* _Brano scelto_

* * *

Che fa il Potere a quel punto? Minimo se ne deve comprare un bel po', e sarebbe tutta gente che, alle successive elezioni di sezione, non è detto venga rieletta. Anzi, sapete che si può fare? Quando una sezione esprime il suo il suo rappresentante ne seleziona in realtà due, e poi quello veramente eletto viene estratto a sorte. E così il numero di quelli che è necessario comprare raddoppia all'istante.

E adesso, caro Potere, vienici a comprare. Un po' più difficile, non trovate? Va bene, ma che succede se questo metodo ha successo e il movimento cresce, passando da 1000 a 5000 iscritti? Semplice, se ne discute e si trovano democraticamente, sulla base delle regole valide per 1000 iscritti, le modifiche da apportare. E così via, sempre con lo stesso metodo.

Un po' diverso, nevvero, dall'avere 1000 iscritti che ogni anno si riuniscono ed eleggono per acclamazione gli organi dirigenti? E qui ogni riferimento ai simpatici amici è puramente voluto. Simpatici sì, ma io ne sono fuori.

* * *

* _Compiti da svolgere_
**A.** Nel brano, come si sceglie quello veramente eletto tra i due rappresentanti selezionati da una sezione?
**B.** Elenca per favore tutte le frasi del brano che terminano con un punto interrogativo.

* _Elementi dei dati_
* * *

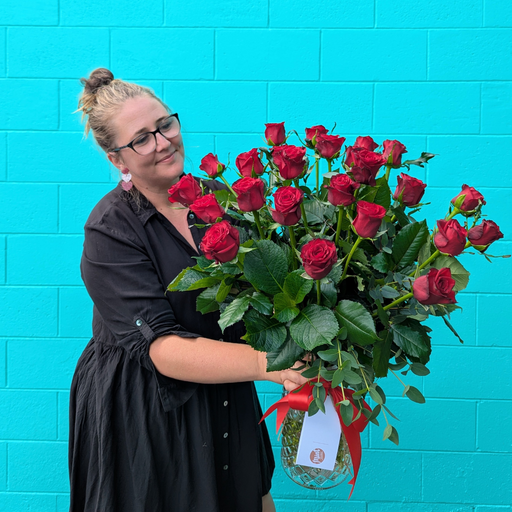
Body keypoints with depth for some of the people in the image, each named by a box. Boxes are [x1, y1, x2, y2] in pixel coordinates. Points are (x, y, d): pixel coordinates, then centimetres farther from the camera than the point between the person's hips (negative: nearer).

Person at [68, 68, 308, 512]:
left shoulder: (218, 196, -3)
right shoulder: (110, 231, -17)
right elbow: (160, 348, -25)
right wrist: (267, 363, -36)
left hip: (228, 404, 4)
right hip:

* * *

* _Risposte ai compiti_
**A.** Viene estratto a sorte.

**B.**
- Che fa il Potere a quel punto?
- Anzi, sapete che si può fare?
- Un po' più difficile, non trovate?
- Va bene, ma che succede se questo metodo ha successo e il movimento cresce, passando da 1000 a 5000 iscritti?
- Un po' diverso, nevvero, dall'avere 1000 iscritti che ogni anno si riuniscono ed eleggono per acclamazione gli organi dirigenti?